[Document excerpt]:

When ariving at the above tracts of land as being representative of the Big Thicket of East Texas, the Big Thicket Coordinating Committee was not speaking in terms of future compromises. This 100,000-acre proposal is a bare minimum. These representative portions can be protected only if the Streamway Corridors are well established and further development on their banks permanently halted. Nothing less than the above proposed concept of a Big Thicket National Park or Area can adequately protect this beautiful region.

As concerns the various proposals presently before the National Congress, the Environmental Policy Center and Friends of the Earth are looking forward to cooperation between the members of the Texas Delegation. Specifically, we hope that the bill sponsored by Congressman Eckhardt and the bill by Congressman Brooks will receive your serious attention. Both call for the establishment of a Big Thicket National Park or Area of exactly 100,000 acres; and while Mr. Eckhardt's bill identifies the prime areas on an acre by acre basis, it should be remembered that Congressman Brooks' bill calls for streamway protection and establishment of larger ecologically unique profile units. Both bills are consistent with our recommendations.

Thank you.

Mr. TAYLOR. Mr. Archie Fullingim.

STATEMENT OF ARCHIE FULLINGIM, KOUNTZE NEWS

Mr. FULLINGIM. My name is Archie Fullingim, and I am editor of the Kountze News, a weekly newspaper published at Kountze, the county seat of Hardin County, Tex., which describes itself as "the Big Light in the Big Thicket."

I respectfully request that my statement be a part of this hearing. I favor saving a 100,000-acre block of the Big Thicket on the Pine Island watershed, which would be an acreage 12 miles square, or 144 square miles; this would be neither vast nor large in comparison with the 3 million acres that originally comprised the Big Thicket.

[Information supplied]:
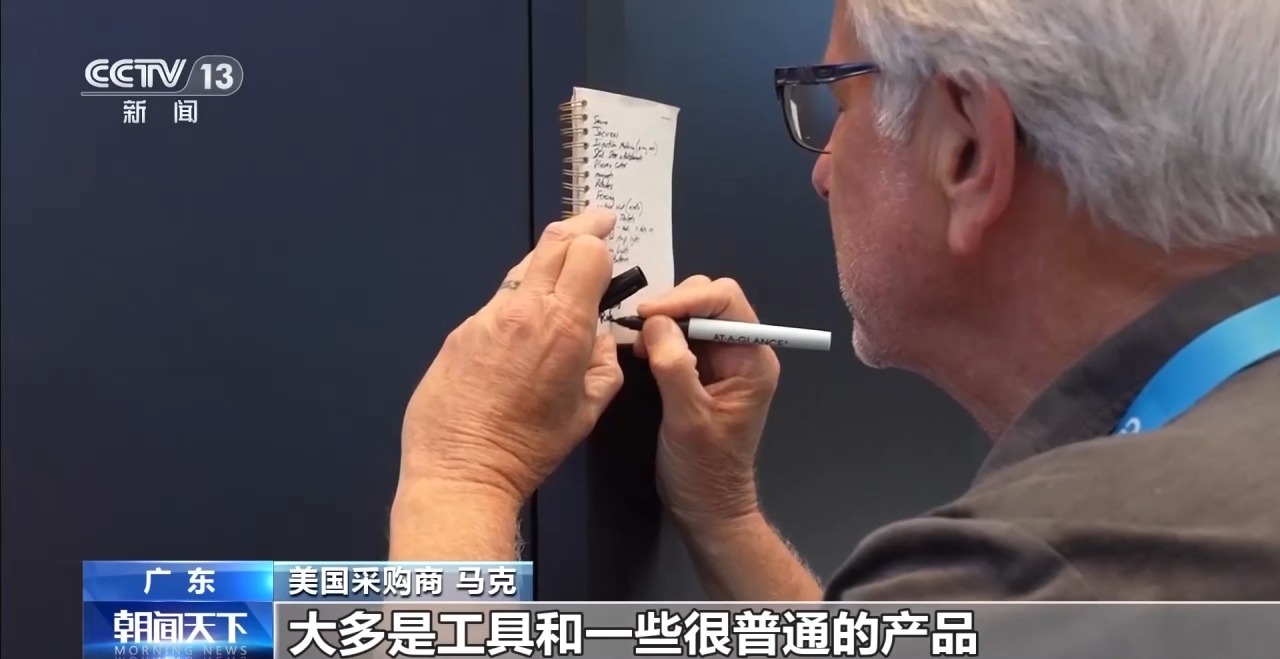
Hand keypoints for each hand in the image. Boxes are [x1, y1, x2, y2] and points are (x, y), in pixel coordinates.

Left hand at [399, 209, 623, 503]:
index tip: (610, 238)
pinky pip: (498, 302)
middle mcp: (524, 309)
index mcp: (564, 324)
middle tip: (597, 222)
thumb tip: (600, 337)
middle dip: (580, 227)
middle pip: (553, 241)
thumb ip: (604, 362)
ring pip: (523, 269)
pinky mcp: (461, 331)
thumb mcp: (589, 408)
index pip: (587, 252)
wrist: (463, 467)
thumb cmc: (531, 446)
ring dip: (547, 262)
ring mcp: (487, 316)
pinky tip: (524, 322)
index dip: (602, 242)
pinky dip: (518, 299)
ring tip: (562, 269)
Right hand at [634, 276, 780, 527]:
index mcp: (753, 359)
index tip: (647, 315)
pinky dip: (659, 335)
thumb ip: (675, 367)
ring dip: (663, 322)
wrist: (706, 507)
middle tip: (640, 334)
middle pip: (710, 299)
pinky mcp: (702, 369)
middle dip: (673, 307)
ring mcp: (722, 359)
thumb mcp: (687, 419)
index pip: (726, 300)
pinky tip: (642, 353)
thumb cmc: (704, 470)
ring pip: (692, 313)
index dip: (686, 298)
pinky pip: (681, 335)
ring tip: (639, 348)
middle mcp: (742, 351)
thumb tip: (655, 322)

[Exercise tasks]:
1: Answer these questions from the Big Thicket hearing excerpt:
(a) What acreage does the Big Thicket Coordinating Committee call a bare minimum?
(b) Which two congressmen sponsored the bills that the Environmental Policy Center and Friends of the Earth hope will receive attention?
(c) How many acres did the Big Thicket originally comprise, according to Mr. Fullingim?
2: Extend the Big Thicket hearing excerpt, picking up after its final sentence.
The items are separate material and have no connection to the Big Thicket hearing excerpt.

[Numbered responses]:
1:
(a) 100,000 acres
(b) Congressman Eckhardt and Congressman Brooks
(c) 3 million acres

2:
This part of the Big Thicket is located in what is known as the Kountze, Saratoga, Sour Lake triangle. For decades, people of the Big Thicket area have agreed that this triangle is the depth of the traditional Old Bear Thicket. I have published thousands of words about the Thicket from residents, and none has ever questioned this location. of the Thicket, and no homeowners have objected to saving it, for the simple reason that no homes are located in the triangle; some on the edges, but none in the depths of the Big Thicket. Therefore, nobody would be displaced, no homes possessed.

I favor saving the depths of this Holy Ghost Thicket because it is truly Nature's museum of birds, plants and animals. It must be saved to provide a habitat for them. I believe that if it is saved it will eventually become the habitat of the rarest bird on earth, the ivory-billed woodpecker. Thousands come to this area every year; our fear is not that they will not come, but that they will be elbow to elbow. Mr. TAYLOR. That finishes your statement?

Mr. ASPINALL. You were talking about the people being elbow to elbow, not the ivory-billed woodpecker? [Laughter.]

Mr. FULLINGIM. That is right.

Mr. ASPINALL. As I understand it, you favor a congested district and not one that is spread over a lot of tributaries.

Mr. FULLINGIM. I said 100,000 acres. I believe it would be plus 60,000 acres in the triangle plus the so-called String of Pearls.

Mr. ASPINALL. Thank you.

STATEMENT OF MAYLAND E. HARRIMAN, THE STAR-QUE
RESEARCH UNIT

Mr. HARRIMAN. You will note on the bottom of this presentation, which is my entire presentation, that I have Star-Que Research "Inquest of Knowledge." This is our avocation, of course, because I have another job, veteran's service job in the county, but our avocation is learning. The major thing is we support-let us get out of semantics— a park, a monument, something of that nature, in one solid chunk in the Saratoga-Kountze Triangle. We do not believe in the corridor bill. We want this to protect the land from the people not for the people as much as from the people.

I mean by this that we want people who are studying ecology, studying birds, bats, everything, to be able to go in there. We just do not want to see the beer cans lying in there.

So really, it is protecton of this land from the people for the study of the people. Recreation, I do not believe is a question.

As I stated in my brief statement, here we are buying a small plot of land on Village Creek, We like this land. We need to relax on the weekends and as soon as this meeting is over we are going up there.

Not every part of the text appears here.